Bulgaria’s Rewilding Rhodopes team were overjoyed to record the births of four bison calves in May and June this year – the highest number of calves to have been born in a single season since bison were reintroduced to Bulgaria’s Rhodope Mountains in 2019.

European bison calves in the Rhodope Mountains, summer 2022
This year’s record number of bison calves shows that the Rhodope Mountains herd has settled in well to their new home.
Desislava Kostadinova/Rewilding Rhodopes


Bison baby boom

All the new mothers and their calves are reportedly doing well, with the team continuing to monitor them on a daily basis. The first Bulgarian bison to be born in the wild for centuries was recorded in 2019 when Nadezhda (meaning ‘Hope’ in Bulgarian) became the first bison to be born south of the River Danube since the Middle Ages. Now, this year’s record breeding success is a clear sign that the herd – which has grown to number nineteen animals – has settled in happily to their new home.

One of the new mothers is herself a new arrival, having been translocated from Poland’s Bieszczady Mountains, together with two other females, earlier this year. The Rewilding Rhodopes team is currently witnessing a process of socialization, with the three Polish bison gradually integrating themselves into the established herd, and it is hoped that the birth of this Polish calf alongside its Bulgarian herd mates may help to further strengthen the growing bonds within this cosmopolitan herd.


Bison calves and their mothers in the Rhodope Mountains, summer 2022
Two of the recently born bison calves with their mothers in the Studen Kladenets area.
Rewilding Rhodopes


A healthy herd

“At the end of their pregnancy, females move away from the main herd to give birth, before returning after one to three weeks with their new calves,” says Hristo Hristov, Rewilding Officer for Rewilding Rhodopes, explaining that the process of socialization is an ongoing one. “Every now and then, the animals gather into a single herd and then separate again. However, this is normal because the socialization process can take quite some time – even a whole year.
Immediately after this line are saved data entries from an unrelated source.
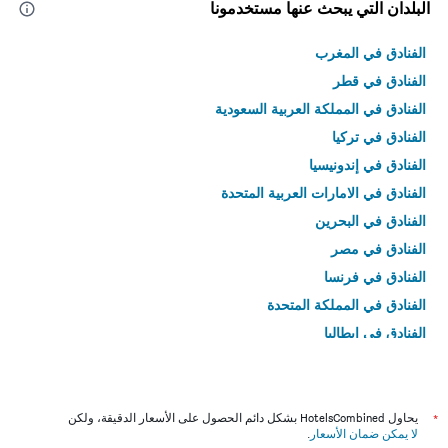
البلدان التي يبحث عنها مستخدمونا
الفنادق في المغرب
الفنادق في قطر
الفنادق في المملكة العربية السعودية
الفنادق في تركيا
الفنادق في إندونيسيا
الفنادق في الامارات العربية المتحدة
الفنادق في البحرين
الفنادق في مصر
الفنادق في فرنسا
الفنادق في المملكة المتحدة
الفنادق في إيطاليا
الفنادق في تايلاند
*
يحاول HotelsCombined بشكل دائم الحصول على الأسعار الدقيقة، ولكن
لا يمكن ضمان الأسعار
.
So far, the adaptation of the newly arrived animals is going well.”

Members of the Rewilding Rhodopes team have been working on the breeding of European bison since 2013, when five bison from Germany were brought to the bison breeding site at Studen Kladenets Reservoir in the core rewilding area of the Rhodope Mountains. This fledgling herd was boosted by the arrival of more animals from zoos in Germany in 2017 and from Hungary and Slovakia in 2020, before the latest three additions arrived from the State Forests in Poland’s Bieszczady Mountains.
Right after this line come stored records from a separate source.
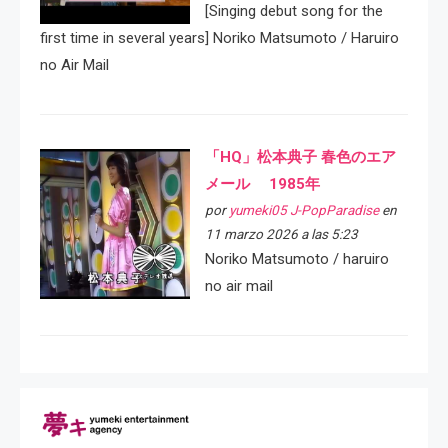
[Singing debut song for the
first time in several years] Noriko Matsumoto / Haruiro
no Air Mail
「HQ」松本典子 春色のエア
メール 1985年
por
yumeki05 J-PopParadise
en
11 marzo 2026 a las 5:23
Noriko Matsumoto / haruiro
no air mail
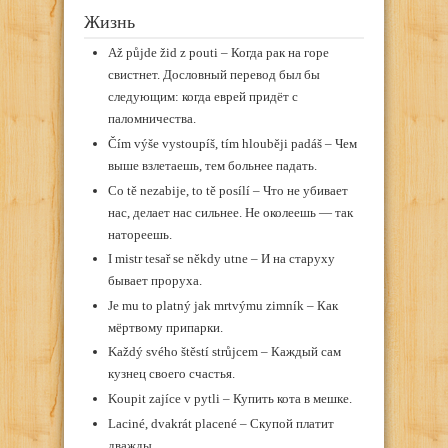
Жизнь
Až půjde žid z pouti – Когда рак на горе
свистнет. Дословный перевод был бы
следующим: когда еврей придёт с
паломничества.
Čím výše vystoupíš, tím hlouběji padáš – Чем
выше взлетаешь, тем больнее падать.
Co tě nezabije, to tě posílí – Что не убивает
нас, делает нас сильнее. Не околеешь — так
натореешь.
I mistr tesař se někdy utne – И на старуху
бывает проруха.
Je mu to platný jak mrtvýmu zimník – Как
мёртвому припарки.
Každý svého štěstí strůjcem – Каждый сам
кузнец своего счастья.
Koupit zajíce v pytli – Купить кота в мешке.
Laciné, dvakrát placené – Скупой платит
дважды.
Re-establishing natural rhythms

Following their release into the wild in 2019, the free-ranging European bison of the Rhodope Mountains have gradually started to occupy their unique ecological niche, helping to restore a mosaic of biodiversity-rich clearings in the wooded landscape, opening up gaps in the vegetation through their grazing and browsing, letting in light, aiding seed germination and creating innumerable opportunities for all sorts of other organisms.
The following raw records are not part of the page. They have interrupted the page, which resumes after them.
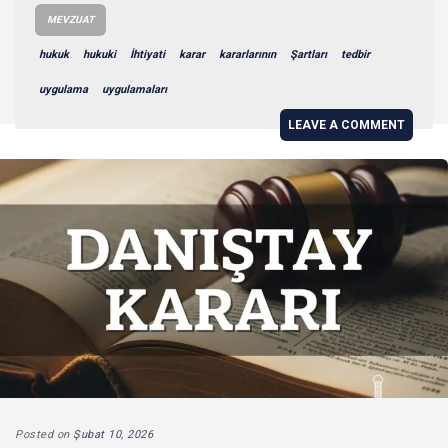
MEVZUAT
hukuk
hukuki
İhtiyati
karar
kararlarının
Şartları
tedbir
uygulama
uygulamaları
LEAVE A COMMENT
Posted on
Şubat 10, 2026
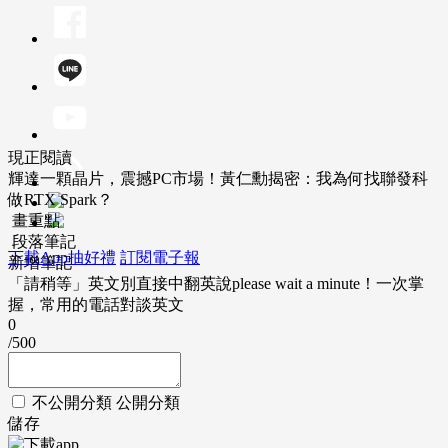
現正閱讀
輝達一顆晶片，震撼PC市場！黃仁勳揭密：我為何找聯發科
做RTX Spark？
畫重點
段落筆記
下載App抽好禮
訂閱電子報
新增筆記
「請稍等」英文別直接中翻英說please wait a minute！一次掌
握，常用的電話對談英文
0
/500
不公開分類
公開分類
儲存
Alongside reintroduced red and fallow deer, large herbivores are restoring other natural processes too, attracting the attention of local wolves, while their carcasses will help feed the Rhodope Mountains’ important vulture population. The bison herd has also begun to make seasonal migrations, spending the autumn and winter in the lower part of the Studen Kladenets rewilding area, before climbing to the higher, less accessible parts of the mountains in spring and summer.

The birth of four bison calves is a potent symbol of these many new beginnings, with the re-establishment of all these natural rhythms and cycles throughout the Rhodope ecosystem testament to the restorative potential of rewilding action, and the power of hope.